-- Start Document excerpt --
Microsoft has 19 free Excel worksheet sets that deal with forecasting in business. They
can be downloaded (free) by going into template help with the word “forecast”. They are
primarily set up to collect data and by normal excel cell operations, obtain summary data.
They do not however have new functions or routines that would represent better
models/representations of time series.
Excel does not have the function or routine depth to do more involved time series
analysis of data. The two tools that it does provide are limited and defective. Excel does
not provide better current forecasting tools.
Excel 2003 and 2007 lack Box-Jenkins type models, important cyclical (seasonal)
models, higher order exponential smoothing models, adaptive control methods, and other
autocorrelation functions.
    THE EXCEL FUNCTION FORECAST
The Excel function FORECAST does a simple linear regression on the input data and
outputs a Y value from the equation a + b*X, where the values of a and b are calculated
from the input data range. To get the information, select a blank cell, select the fx symbol
in the worksheet header, select FORECAST, then select (on the bottom) Help on this
function. It is a simple linear regression on historic data.
-- End Document excerpt --
-- Start Records supplied --
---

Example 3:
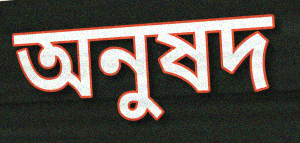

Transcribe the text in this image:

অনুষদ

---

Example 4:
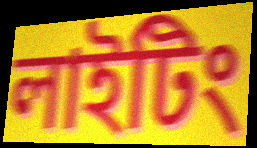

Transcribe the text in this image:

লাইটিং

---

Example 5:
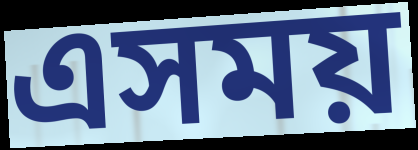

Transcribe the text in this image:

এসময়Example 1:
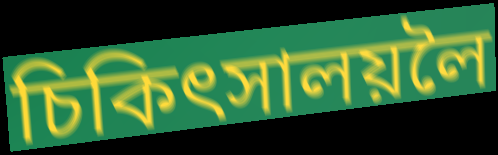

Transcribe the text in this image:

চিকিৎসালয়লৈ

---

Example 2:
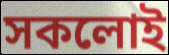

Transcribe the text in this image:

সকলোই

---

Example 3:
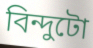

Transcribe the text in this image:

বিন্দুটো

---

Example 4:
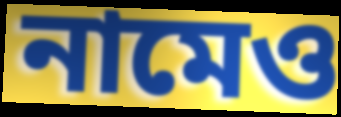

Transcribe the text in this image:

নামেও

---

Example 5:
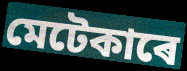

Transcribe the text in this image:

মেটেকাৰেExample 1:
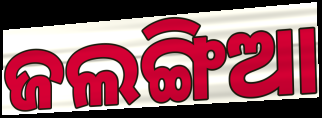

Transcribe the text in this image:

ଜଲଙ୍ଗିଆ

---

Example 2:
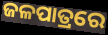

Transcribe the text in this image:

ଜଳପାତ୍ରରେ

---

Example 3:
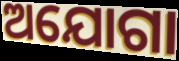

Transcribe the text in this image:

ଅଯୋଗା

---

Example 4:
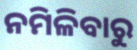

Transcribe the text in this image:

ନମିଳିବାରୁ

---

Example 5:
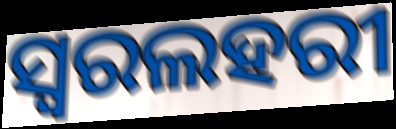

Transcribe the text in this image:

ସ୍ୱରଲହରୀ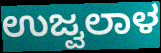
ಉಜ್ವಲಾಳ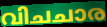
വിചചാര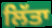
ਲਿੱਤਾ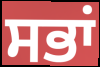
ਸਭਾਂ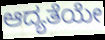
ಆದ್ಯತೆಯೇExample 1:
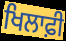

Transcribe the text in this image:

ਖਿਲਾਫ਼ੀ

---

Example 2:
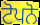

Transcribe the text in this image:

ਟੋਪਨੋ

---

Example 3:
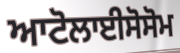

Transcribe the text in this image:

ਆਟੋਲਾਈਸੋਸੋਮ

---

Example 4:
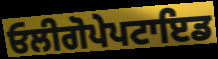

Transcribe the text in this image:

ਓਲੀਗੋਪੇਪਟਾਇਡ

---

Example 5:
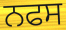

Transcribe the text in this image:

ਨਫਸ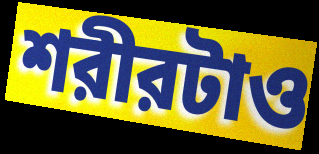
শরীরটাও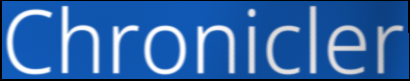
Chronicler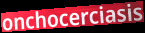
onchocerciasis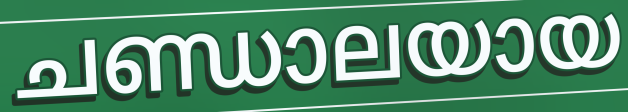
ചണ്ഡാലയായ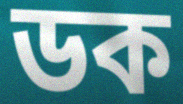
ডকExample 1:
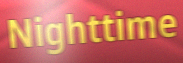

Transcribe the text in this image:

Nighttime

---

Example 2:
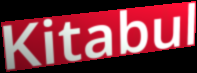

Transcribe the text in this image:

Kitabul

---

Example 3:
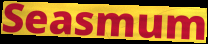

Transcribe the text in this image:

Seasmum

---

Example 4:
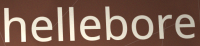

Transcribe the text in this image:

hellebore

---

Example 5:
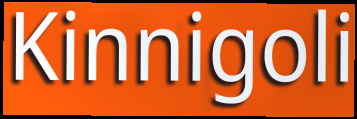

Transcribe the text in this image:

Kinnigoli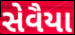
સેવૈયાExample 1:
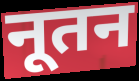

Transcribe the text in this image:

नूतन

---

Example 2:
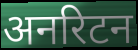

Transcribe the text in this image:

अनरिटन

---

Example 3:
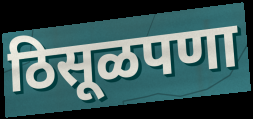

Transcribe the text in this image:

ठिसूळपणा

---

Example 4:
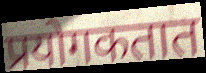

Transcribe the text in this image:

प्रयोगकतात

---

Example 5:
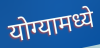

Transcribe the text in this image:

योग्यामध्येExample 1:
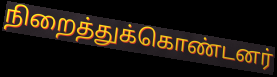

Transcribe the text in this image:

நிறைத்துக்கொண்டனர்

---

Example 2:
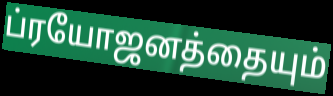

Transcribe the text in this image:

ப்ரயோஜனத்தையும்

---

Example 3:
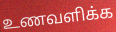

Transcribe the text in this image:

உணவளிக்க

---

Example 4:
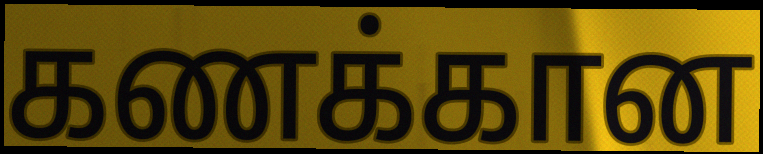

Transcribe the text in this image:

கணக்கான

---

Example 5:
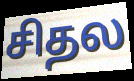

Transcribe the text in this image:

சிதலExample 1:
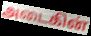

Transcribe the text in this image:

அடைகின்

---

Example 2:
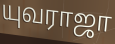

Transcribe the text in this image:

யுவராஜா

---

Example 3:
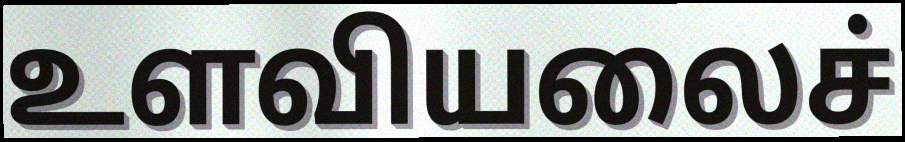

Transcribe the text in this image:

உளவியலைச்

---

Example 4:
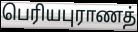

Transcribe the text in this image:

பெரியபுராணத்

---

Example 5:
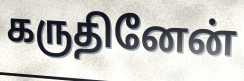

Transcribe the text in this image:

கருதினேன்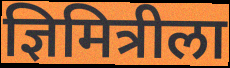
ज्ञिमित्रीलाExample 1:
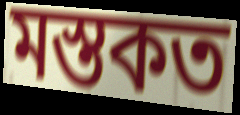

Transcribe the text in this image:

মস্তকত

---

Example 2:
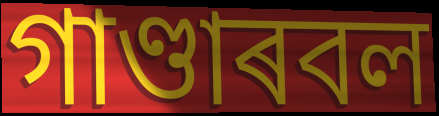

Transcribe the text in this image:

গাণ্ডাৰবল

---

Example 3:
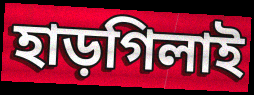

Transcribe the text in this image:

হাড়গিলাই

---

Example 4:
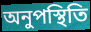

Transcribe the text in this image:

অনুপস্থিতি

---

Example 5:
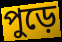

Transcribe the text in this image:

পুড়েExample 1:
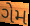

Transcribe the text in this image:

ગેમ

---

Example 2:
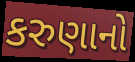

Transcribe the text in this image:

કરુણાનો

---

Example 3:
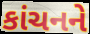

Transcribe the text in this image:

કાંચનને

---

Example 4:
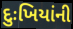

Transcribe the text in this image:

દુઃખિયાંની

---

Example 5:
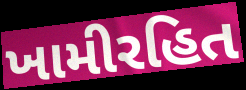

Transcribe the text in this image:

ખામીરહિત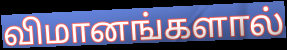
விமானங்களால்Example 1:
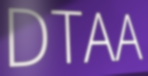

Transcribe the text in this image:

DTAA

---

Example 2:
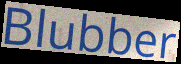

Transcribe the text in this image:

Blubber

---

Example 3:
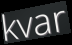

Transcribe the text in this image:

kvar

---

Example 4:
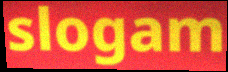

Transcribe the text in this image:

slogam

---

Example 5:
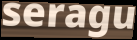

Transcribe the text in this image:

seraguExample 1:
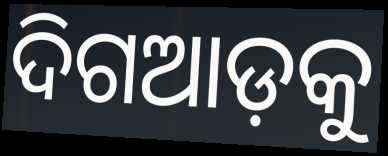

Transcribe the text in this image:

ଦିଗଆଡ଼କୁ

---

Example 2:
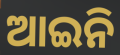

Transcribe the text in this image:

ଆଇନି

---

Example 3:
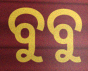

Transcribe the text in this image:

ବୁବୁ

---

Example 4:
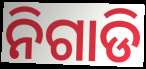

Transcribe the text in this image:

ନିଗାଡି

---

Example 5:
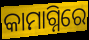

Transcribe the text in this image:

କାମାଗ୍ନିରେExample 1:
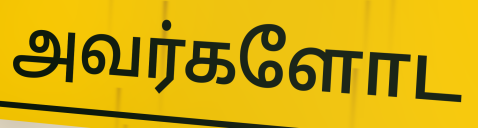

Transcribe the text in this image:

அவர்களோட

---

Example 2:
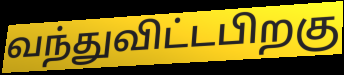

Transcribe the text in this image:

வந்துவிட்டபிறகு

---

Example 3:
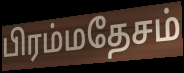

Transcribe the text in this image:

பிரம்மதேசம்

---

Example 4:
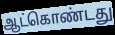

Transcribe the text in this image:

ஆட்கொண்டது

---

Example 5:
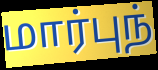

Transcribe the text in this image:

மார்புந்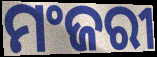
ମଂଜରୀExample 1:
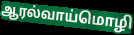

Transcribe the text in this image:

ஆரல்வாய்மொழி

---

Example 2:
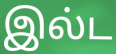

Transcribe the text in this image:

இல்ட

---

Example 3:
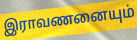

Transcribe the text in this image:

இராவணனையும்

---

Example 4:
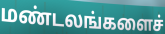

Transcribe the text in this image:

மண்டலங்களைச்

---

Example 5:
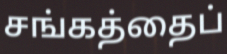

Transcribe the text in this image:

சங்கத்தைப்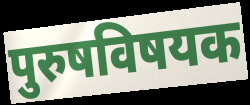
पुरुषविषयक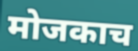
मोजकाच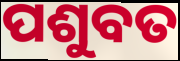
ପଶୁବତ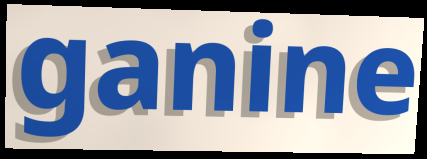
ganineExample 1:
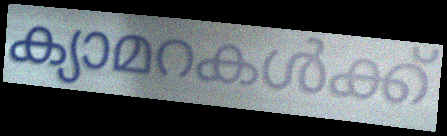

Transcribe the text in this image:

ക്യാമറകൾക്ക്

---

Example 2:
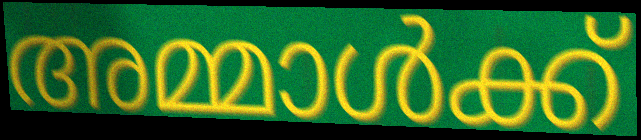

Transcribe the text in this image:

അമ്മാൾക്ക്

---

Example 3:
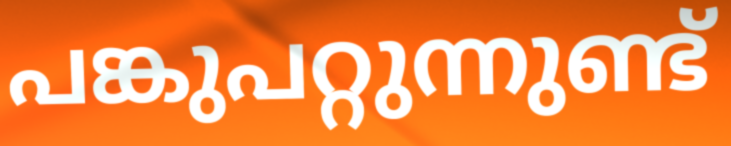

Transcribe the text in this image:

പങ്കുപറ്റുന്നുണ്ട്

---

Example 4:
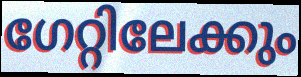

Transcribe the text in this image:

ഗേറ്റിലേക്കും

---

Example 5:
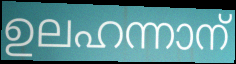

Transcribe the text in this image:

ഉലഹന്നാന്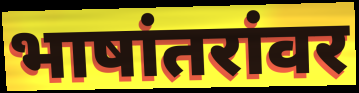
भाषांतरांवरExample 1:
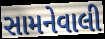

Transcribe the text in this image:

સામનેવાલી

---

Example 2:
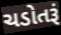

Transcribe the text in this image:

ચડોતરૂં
-- End Records supplied --
* Directions
According to the Excel forecasting passage, what calculation does the Excel function FORECAST perform on the input data? The items are separate material, independent of the Excel forecasting passage.

* Full answer
It performs a simple linear regression and outputs a Y value from the equation a + b*X.